Wallpaper. Now called Desktop Background. (Right-click the desktop; from the shortcut menu, choose Personalize.)
What’s This? button in dialog
boxes. This little link is gone from Windows dialog boxes,
probably because it didn’t work in most of them. Now, if help is
available in a dialog box, it lurks behind the button.
Windows 7 File Recovery. It’s been renamed System Image Backup (System Images).
Windows Address Book. Gone. The only address book left in Windows now is the one built into Windows Live Mail—and even that doesn’t come with Windows. It’s a free download, though (Chapter 16).
Windows Calendar. This Vista program is gone. The only calendars now are the one built into Windows Mail (Chapter 16) and the TileWorld app Calendar.

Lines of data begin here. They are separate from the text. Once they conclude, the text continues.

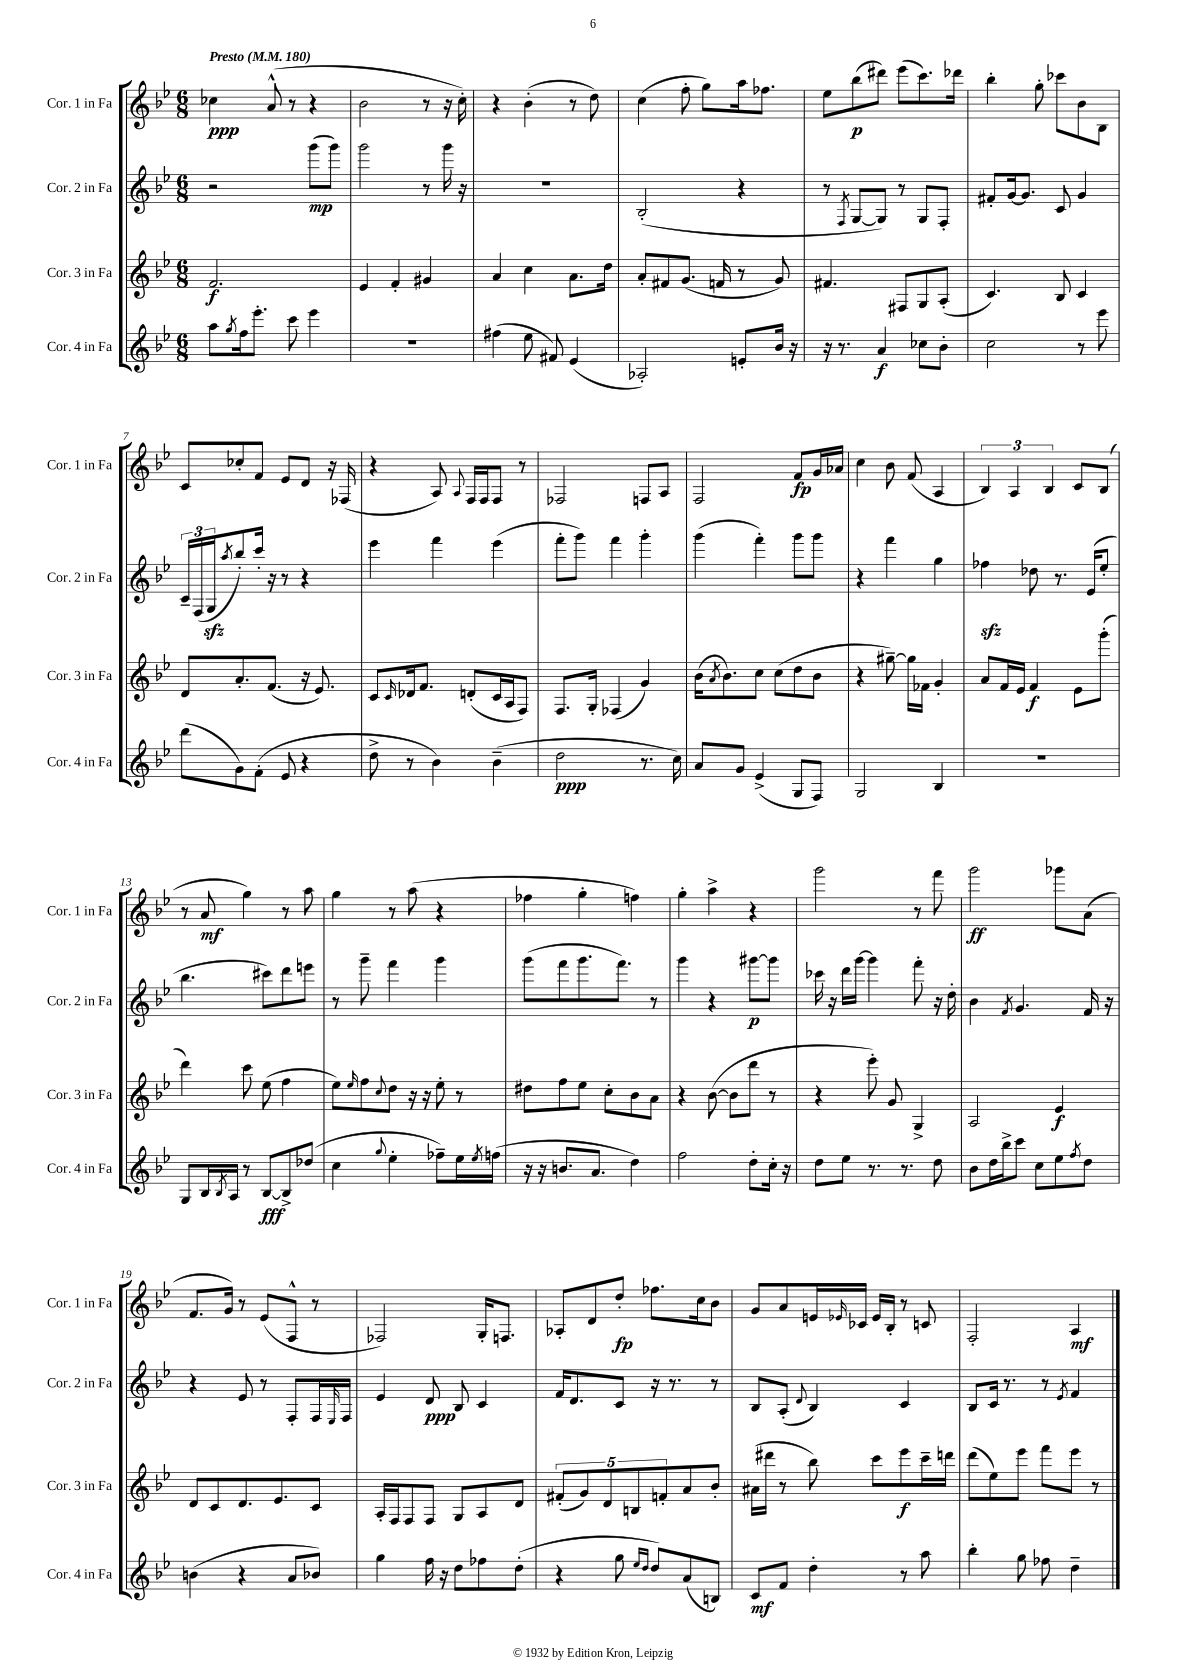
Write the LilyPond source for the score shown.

<<
\new StaffGroup <<
\new Staff = "s0" \with { instrumentName = "Cor. 1 in Fa" shortInstrumentName = "Cor. 1 in Fa" } {
    \clef treble \key bes \major \numericTimeSignature \time 6/8 \tempo "Presto" 4 = 180
    ces''4\ppp a'8-^( r8 r4 |
    bes'2 r8 r16 c''16-.) |
    r4 bes'4-.( r8 d''8) |
    c''4( f''8-. g''8) a''16 fes''8. |
    ees''8 bes''8\p( dis'''8) ees'''8( c'''8.) des'''16 |
    bes''4-. g''8-. ces'''8 bes'8 bes8 |
    c'8 ces''8-. f'8 ees'8 d'8 r16 fes16( |
    r4 a8) \appoggiatura { a8 } f16 f16 f8 r8 |
    fes2 f8 a8 |
    f2 f'8\fp g'16 aes'16 |
    c''4 bes'8 f'8( a4 |
    \tuplet 3/2 { bes4) a4 bes4 } c'8 bes8( |
    r8 a'8\mf g''4) r8 a''8 |
    g''4 r8 a''8( r4 |
    fes''4 g''4-. f''4) |
    g''4-. a''4-> r4 |
    g'''2 r8 f'''8 |
    g'''2\ff ges'''8 a'8( |
    f'8. g'16) r8 ees'8( f8-^ r8 |
    fes2) g16-. f8. |
    aes8-. d'8 d''8-.\fp fes''8. c''16 bes'8 |
    g'8 a'8 e'16 \grace { ees'16 } ces'16 ees'16 bes16-. r8 c'8 |
    f2-. a4\mf \bar "|." |
}
\new Staff = "s1" \with { instrumentName = "Cor. 2 in Fa" shortInstrumentName = "Cor. 2 in Fa" } {
    \clef treble \key bes \major \numericTimeSignature \time 6/8
    r2 g'''8\mp( g'''8) |
    g'''2 r8 g'''16 r16 |
    R2. |
    bes2-.( r4 |
    r8 \acciaccatura { f8 } g8~ g8) r8 g8 f8-. |
    fis'8-. g'16~ g'8. c'8 g'4 |
    \tuplet 3/2 { c'16-- f16( g16\sfz } \acciaccatura { a''8 } bes''8-.) c'''16-. r16 r8 r4 |
    ees'''4 f'''4 ees'''4( |
    f'''8-. g'''8) f'''4 g'''4-. |
    g'''4( f'''4-.) g'''8 g'''8 |
    r4 f'''4 g''4 |
    fes''4\sfz des''8 r8. ees'16( ees''8-. |
    bes''4. cis'''8) d'''8 e'''8 |
    r8 g'''8-- f'''4 g'''4 |
    g'''8( f'''8 g'''8. f'''8.) r8 |
    g'''4 r4 gis'''8~\p gis'''8 |
    ces'''16 r16 d'''16 g'''16~ g'''4 f'''8-. r16 d''16-. |
    bes'4 \acciaccatura { f'8 } g'4. f'16 r16 |
    r4 ees'8 r8 f8-. f16 \grace { ees16 } f16 |
    ees'4 d'8\ppp bes8 c'4 |
    f'16 d'8. c'8 r16 r8. r8 |
    bes8 a8-.( \appoggiatura { d'8 } bes4) c'4 |
    bes8 c'16 r8. r8 \acciaccatura { ees'8 } f'4 \bar "|." |
}
\new Staff = "s2" \with { instrumentName = "Cor. 3 in Fa" shortInstrumentName = "Cor. 3 in Fa" } {
    \clef treble \key bes \major \numericTimeSignature \time 6/8
    f'2.\f |
    ees'4 f'4-. gis'4 |
    a'4 c''4 a'8. d''16 |
    a'8-. fis'8 g'8.( f'16 r8 g'8) |
    fis'4. fis8 g8 a8-.( |
    c'4.) bes8 c'4 |
    d'8 a'8.-. f'8.( r16 ees'8.) |
    c'8 \grace { c'16 } des'16 f'8. d'8-.( c'16 a16 f8) |
    f8. g16-. fes4( g'4) |
    bes'16( \acciaccatura { a'8 } bes'8.) c''8 c''8( d''8 bes'8 |
    r4 gis''8~--) gis''16 fes'16 g'4-. |
    a'8 f'16 ees'16 f'4\f ees'8 g'''8-.( |
    d'''4) c'''8 ees''8( f''4 |
    ees''8) \grace { ees''16 } f''8 \appoggiatura { c''8 } d''8 r16 r16 ees''8-. r8 |
    dis''8 f''8 ees''8 c''8-. bes'8 a'8 |
    r4 bes'8~( bes'8 d'''8 r8 |
    r4 ees'''8-.) g'8 g4-> |
    a2 ees'4\f |
    d'8 c'8 d'8. ees'8. c'8 |
    a16-. f16 f8 f8 g8 a8 d'8 |
    \tuplet 5/4 { fis'8-.( g'8) d'8 b8 f'8-. } a'8 bes'8-. |
    ais'16( dis'''16 r8 bes''8) c'''8 ees'''8\f c'''16-- d'''16 |
    d'''8( ees''8) ees'''8 f'''8 ees'''8 r8 \bar "|." |
}
\new Staff = "s3" \with { instrumentName = "Cor. 4 in Fa" shortInstrumentName = "Cor. 4 in Fa" } {
    \clef treble \key bes \major \numericTimeSignature \time 6/8
    a''8 \acciaccatura { g''8 } f''16 ees'''8.-. c'''8 ees'''4 |
    R2. |
    fis''4( ees''8 fis'8) ees'4( |
    aes2-.) e'8-. bes'16 r16 |
    r16 r8. a'4\f ces''8 bes'8-. |
    c''2 r8 ees'''8 |
    d'''8( g'8) f'8-.( ees'8 r4 |
    d''8-> r8 bes'4) bes'4--( |
    d''2\ppp r8. c''16) |
    a'8 g'8 ees'4->( g8 f8) |
    g2 bes4 |
    R2. |
    g8 bes16 \acciaccatura { bes8 } a16 r8 bes8~\fff bes8-> des''8( |
    c''4 \appoggiatura { g''8 } ees''4-. fes''8--) ees''16 \acciaccatura { ees''8 } f''16( |
    r16 r16 b'8. a'8. d''4) |
    f''2 d''8-. c''16-. r16 |
    d''8 ees''8 r8. r8. d''8 |
    bes'8 d''16 bes''16-> c'''8 c''8 ees''8 \acciaccatura { f''8 } d''8 |
    b'4( r4 a'8 bes'8) |
    g''4 f''16 r16 d''8 fes''8 d''8-.( |
    r4 g''8 \grace { ees''16 d''16 } d''8) a'8( b8) |
    c'8\mf f'8 d''4-. r8 a''8 |
    bes''4-. g''8 fes''8 d''4-- \bar "|." |
}
>>
>>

Windows Components Wizard. Now called the Windows Features dialog box.
Windows DVD Maker. Gone. Microsoft must agree with Apple that nobody uses DVDs anymore.
Windows Experience Index. It used a weird scale for measuring the horsepower of your PC. It’s gone now.
Windows Media Center. This TV-recording program is still around—as a $10 add-on; see Pictures and Videos.
Windows Media Player toolbar is gone. Now Media Player’s taskbar icon sprouts basic commands (although it lacks the old volume slider).
Windows Messenger. Microsoft’s chat program no longer comes preinstalled in Windows, thanks to antitrust legal trouble the company encountered. It’s an easy download, though, as part of the Windows Essentials suite described at the beginning of Chapter 11.
Windows Movie Maker. It’s now part of the downloadable Windows Essentials (Windows Essentials).
Windows Picture and Fax Viewer. This old program’s functions have been split. Now you view pictures in the free Windows Photo Gallery and faxes in Windows Fax and Scan.
Windows Ultimate Extras. There’s no Ultimate version of Windows anymore.